I was wondering how much I made when I caddied there. It was $2.00 was for singles and when you were big enough to carry doubles it was $4.00. One time I made the $4.00 plus tip. Then I lent the $4.00 I made there to a real good friend to play cards at Al Macalls - with conditions that he pay back the $4.00 no matter what and give me half of his winnings. Guess who that guy was.

Anonymous said...

I started caddying at BCC when I was 11 years old, 57 years ago. That was my first job and I'm still working. Steve Potochny was the caddymaster and Radar Jewett was the pro, Paul Biggy the assistant pro.
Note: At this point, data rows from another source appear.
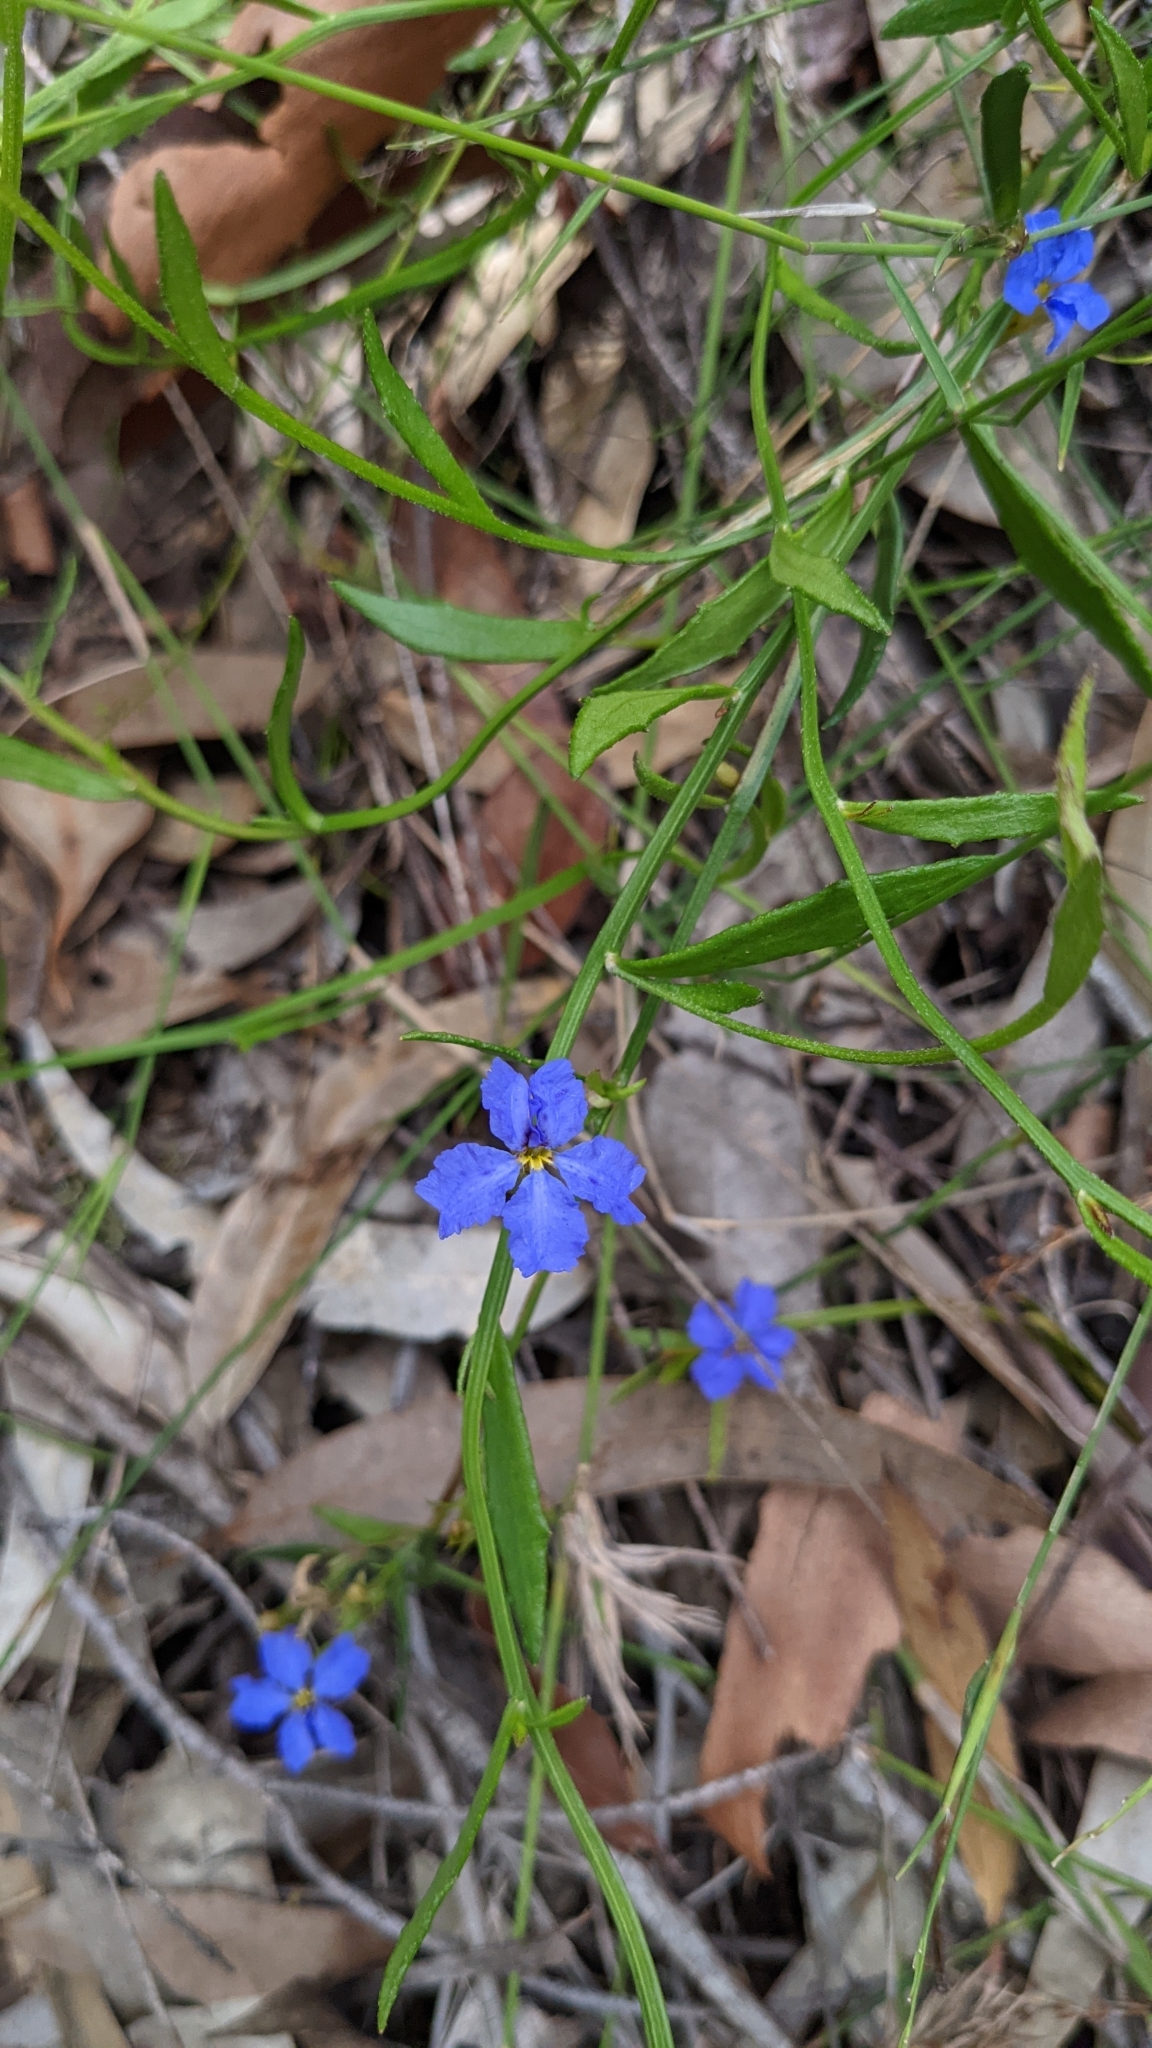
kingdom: Plantae
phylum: Tracheophyta
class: Magnoliopsida
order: Asterales
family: Goodeniaceae
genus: Dampiera
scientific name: Dampiera stricta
We got $1.40 for 18 hole singles, $2.80 for doubles. Later the rate was raised to $3.50 for doubles. Guys from Lyndora would hitch-hike out route 8 from the Picklegate Crossing to the top of the hill near #4, then walk across the course to the caddyshack. Frank Komitsky, Jr

Anonymous said...

You forgot Krendale.

Anonymous said...

And we have Rittswood.

Richard J. Palmer said...

I worked there as a caddy when I was about 12 or 13. I went there with my friends Bob Logan and Bob Somerville. I did not know how to swim and once the other caddies threatened to throw me in the lake because I answered the call for someone else who was not there at that moment. I quit soon after. My father just thought I was lazy but I never told him about the threat. We used to sit by the hour playing mumbly-peg on the wooden benches. The pay was ridiculous by today's standards but then how can we compare?

Anonymous said...

Seems like a lot of us caddied here. I lived in Meridian and rode my bike down through Renfrew to caddy , ate a moon pie for energy and biked back home. Some days I got 36 and somedays I got doubles. One of the first guys I caddied for was Carl Hoffman who owned Hoffman Auto Parts. He didn't tip. End of the summer he asked me to come into the store and talk to him. I eventually went to work for him thinking that I might not get the chance to go to college and might need a trade. I worked with Dick Adams and Jim Frances at the counter and they taught me the business. Fortunately I did get a scholarship from Armco and went to Univ. of Cincinnati for my engineering degree.
A few years ago while in Butler for a class reunion Mitch Ufner, Deem Schoenfeld, Bob Bartley and I played the CC. First time I had ever played it-60 years after I worked there. I just learned Bartley died a couple weeks ago in Chicago.
John M. McCall

Anonymous said...

Claiming most of these links for "our small town" is both disingenous and lying. Butler County? Ok. Butler? Are ANY of them in Butler?

Let the courses lie where they've been planted. This is pure Butler BS.